### PROVIDED DATA
______

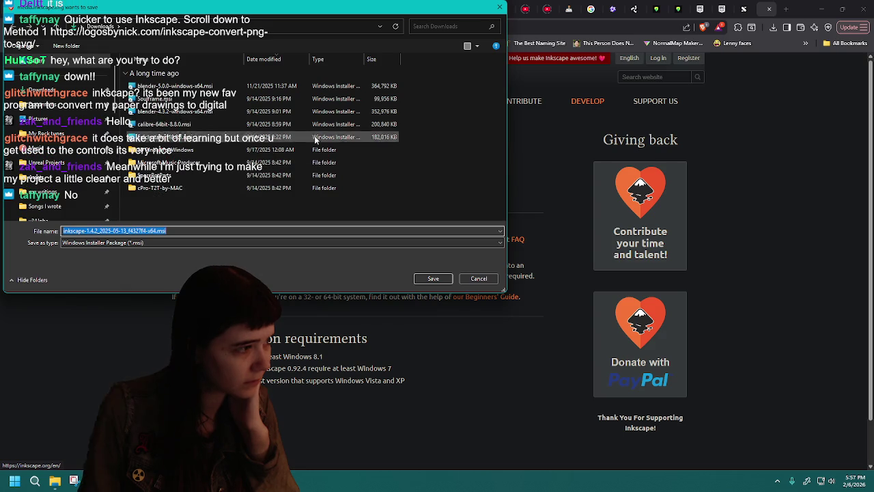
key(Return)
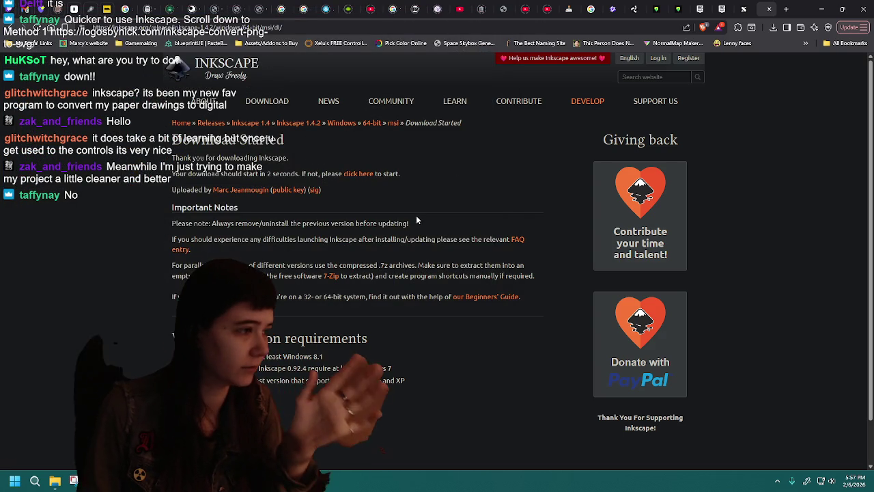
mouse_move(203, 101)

______

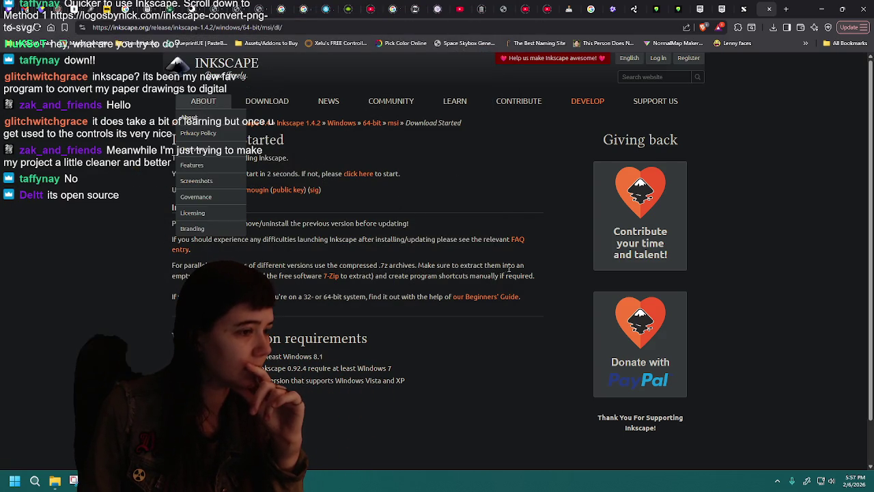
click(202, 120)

______

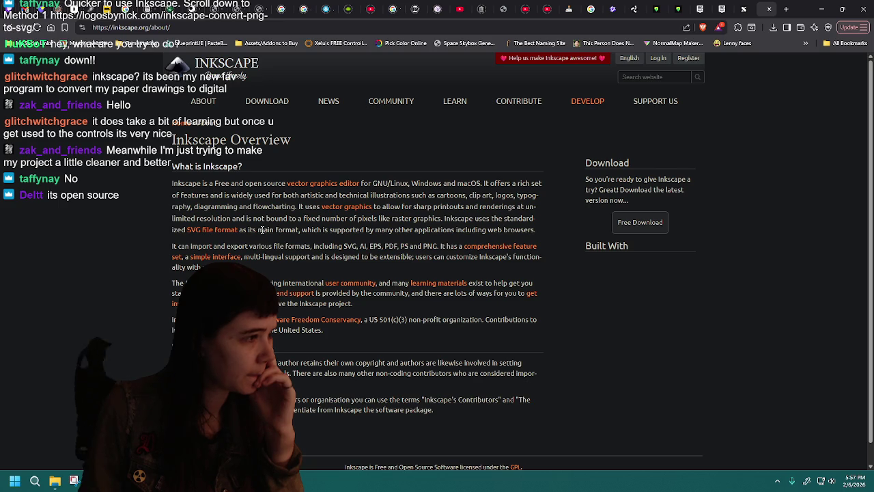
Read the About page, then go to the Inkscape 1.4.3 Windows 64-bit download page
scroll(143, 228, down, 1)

______

### EXERCISE INSTRUCTIONS
Could you retype exactly the lines above, starting at the line that contains "Read the About" and ending at the line that contains "scroll(143, 228, down, 1)", and nothing more?

### SOLUTION TO THE EXERCISE
Read the About page, then go to the Inkscape 1.4.3 Windows 64-bit download page
scroll(143, 228, down, 1)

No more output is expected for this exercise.